**Problem to solve:**
Only the lines from the one with "Rendered at 1754 by 1241 pixels." through the end of the material below belong in the reply; transcribe them exactly.

------

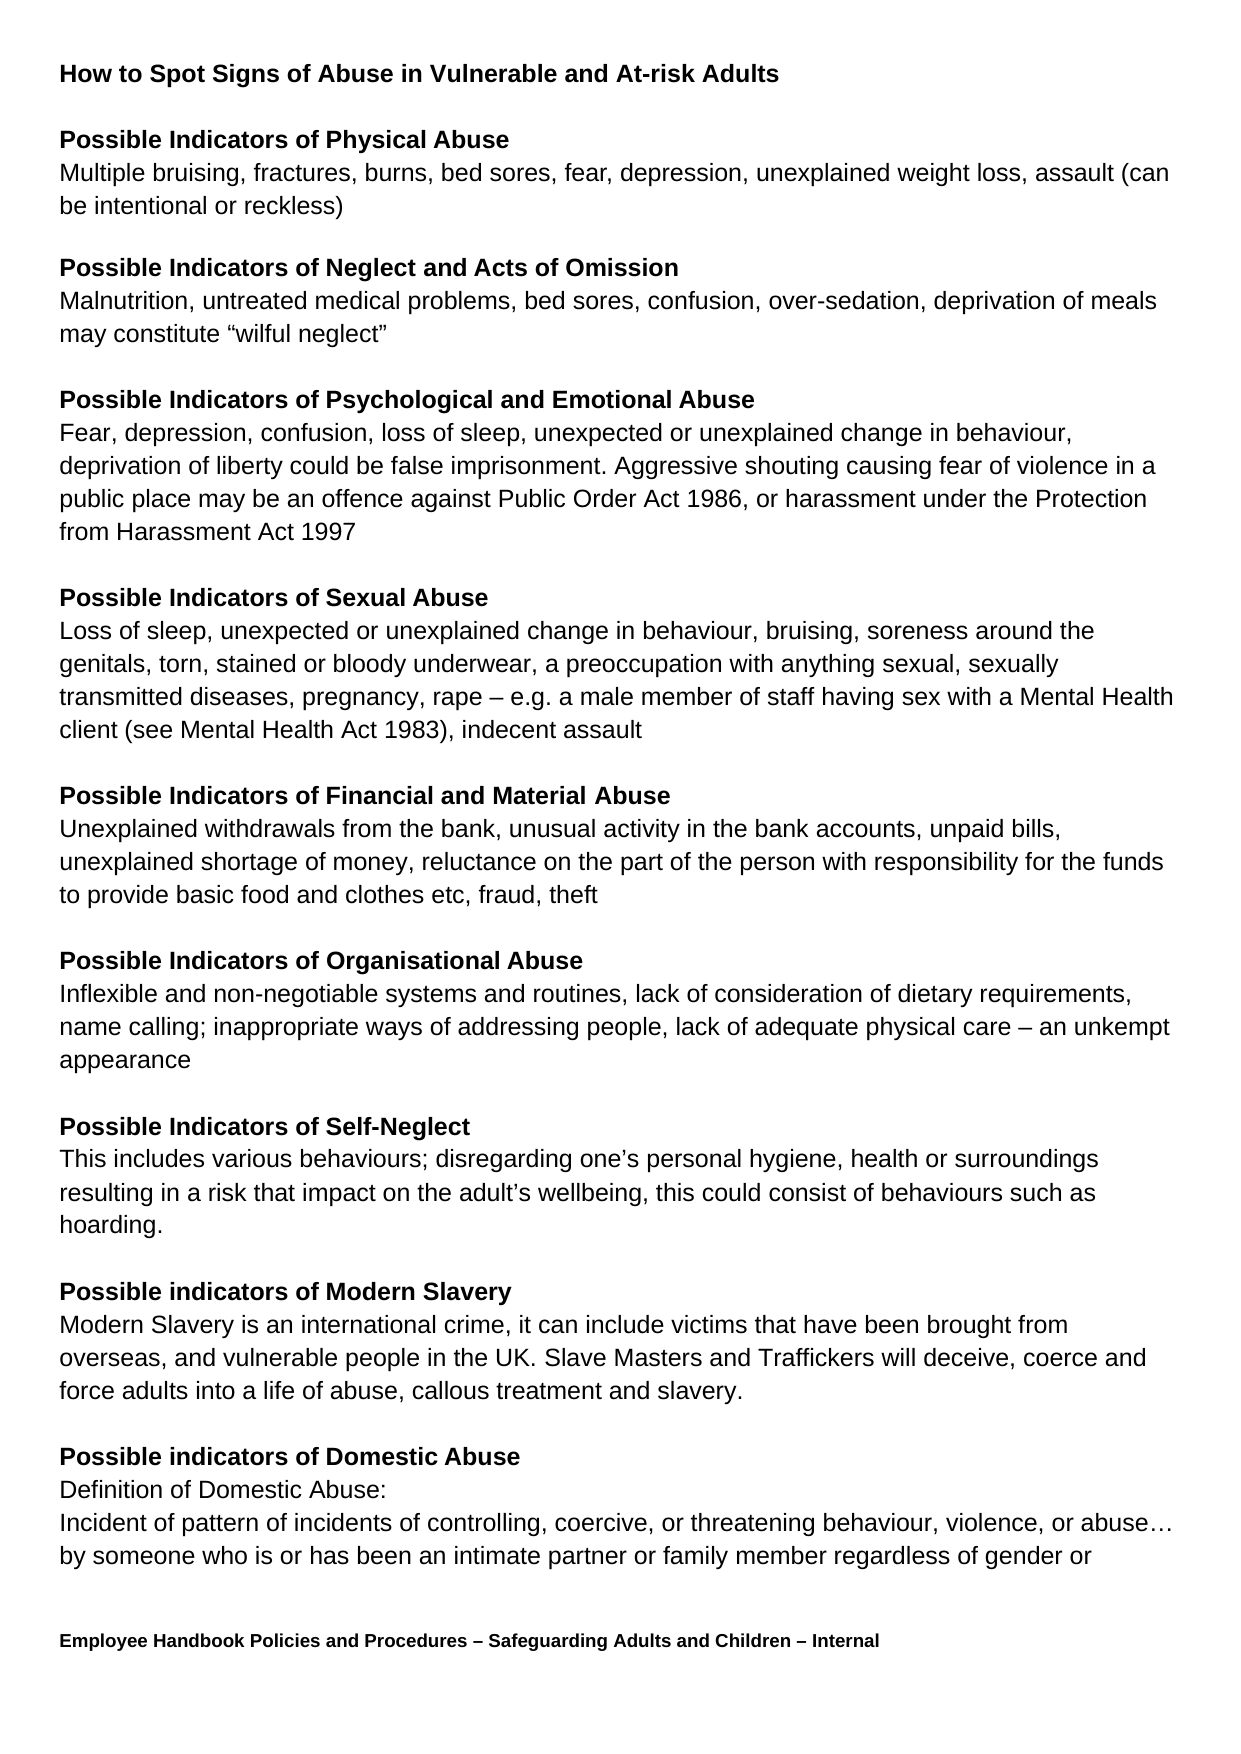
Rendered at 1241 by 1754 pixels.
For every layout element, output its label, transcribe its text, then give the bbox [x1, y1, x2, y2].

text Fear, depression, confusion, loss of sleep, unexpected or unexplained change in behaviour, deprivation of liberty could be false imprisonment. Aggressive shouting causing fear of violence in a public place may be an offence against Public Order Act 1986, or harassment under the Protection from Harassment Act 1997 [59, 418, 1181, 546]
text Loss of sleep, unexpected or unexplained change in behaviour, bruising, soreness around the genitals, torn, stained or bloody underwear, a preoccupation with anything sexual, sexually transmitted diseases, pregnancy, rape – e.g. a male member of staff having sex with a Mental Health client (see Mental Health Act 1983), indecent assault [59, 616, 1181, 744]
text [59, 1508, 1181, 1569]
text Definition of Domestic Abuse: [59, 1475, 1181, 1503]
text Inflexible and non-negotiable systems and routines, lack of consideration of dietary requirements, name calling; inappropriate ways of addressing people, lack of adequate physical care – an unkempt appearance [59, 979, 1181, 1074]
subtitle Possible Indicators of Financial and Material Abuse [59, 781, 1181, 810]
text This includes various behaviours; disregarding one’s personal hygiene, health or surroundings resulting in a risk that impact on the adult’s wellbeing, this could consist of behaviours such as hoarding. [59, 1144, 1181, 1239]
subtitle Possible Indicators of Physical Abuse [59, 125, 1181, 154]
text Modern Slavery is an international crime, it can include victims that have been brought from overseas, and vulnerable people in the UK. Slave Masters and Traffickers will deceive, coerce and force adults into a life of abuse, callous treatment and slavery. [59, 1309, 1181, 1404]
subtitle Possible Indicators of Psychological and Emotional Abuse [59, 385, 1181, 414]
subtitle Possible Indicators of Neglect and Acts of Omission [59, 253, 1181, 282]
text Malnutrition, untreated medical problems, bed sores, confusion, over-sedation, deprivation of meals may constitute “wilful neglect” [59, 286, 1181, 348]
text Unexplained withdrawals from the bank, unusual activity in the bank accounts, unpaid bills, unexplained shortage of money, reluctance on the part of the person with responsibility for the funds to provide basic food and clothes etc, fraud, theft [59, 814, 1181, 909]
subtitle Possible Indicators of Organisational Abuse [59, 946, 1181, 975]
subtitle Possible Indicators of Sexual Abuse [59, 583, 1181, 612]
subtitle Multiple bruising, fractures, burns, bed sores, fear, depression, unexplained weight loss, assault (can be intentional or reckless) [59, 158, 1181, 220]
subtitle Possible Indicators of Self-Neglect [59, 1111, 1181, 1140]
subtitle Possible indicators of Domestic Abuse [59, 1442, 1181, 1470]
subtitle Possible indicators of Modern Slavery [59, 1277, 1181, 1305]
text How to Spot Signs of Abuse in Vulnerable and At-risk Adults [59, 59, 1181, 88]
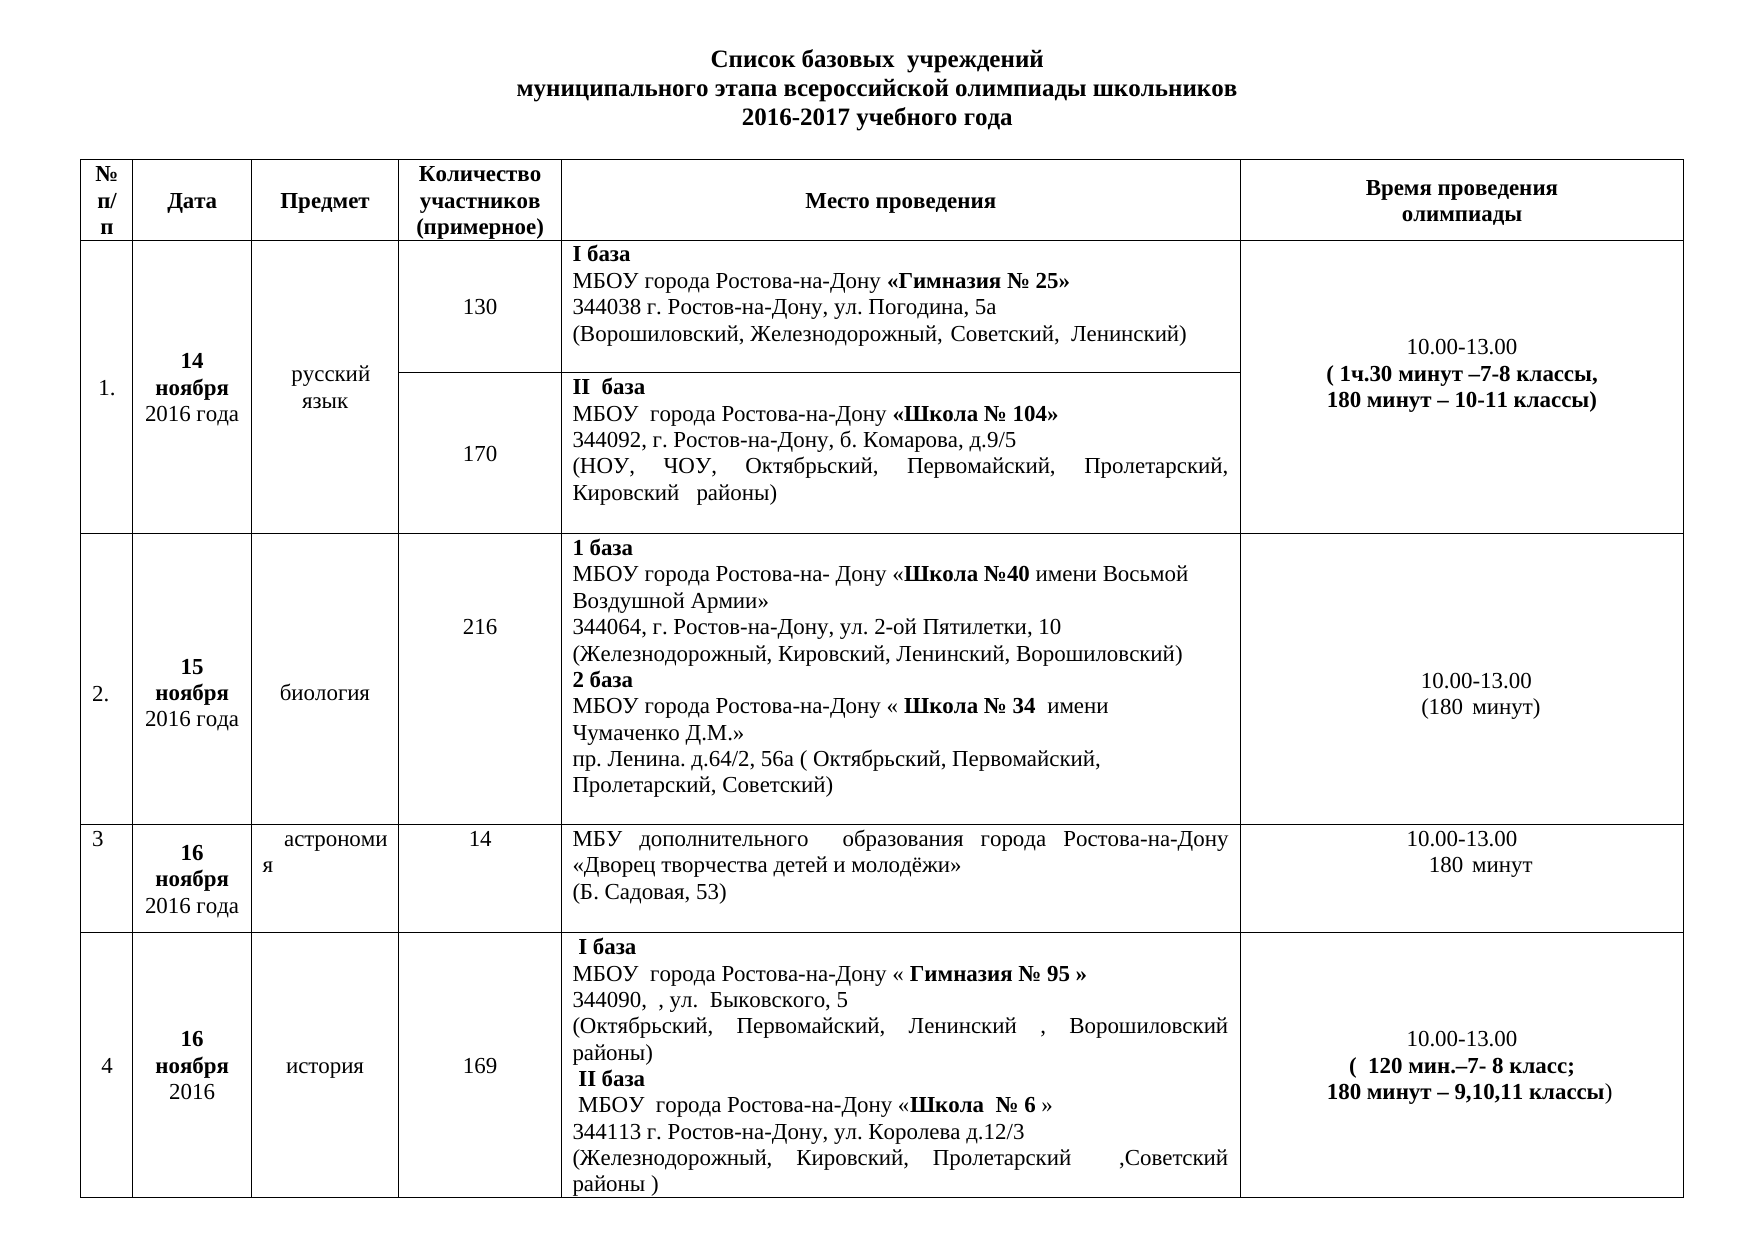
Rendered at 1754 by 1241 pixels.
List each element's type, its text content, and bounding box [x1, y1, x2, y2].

------

**Result of the task:**
Rendered at 1754 by 1241 pixels.
List each element's type, its text content, and bounding box [x1, y1, x2, y2].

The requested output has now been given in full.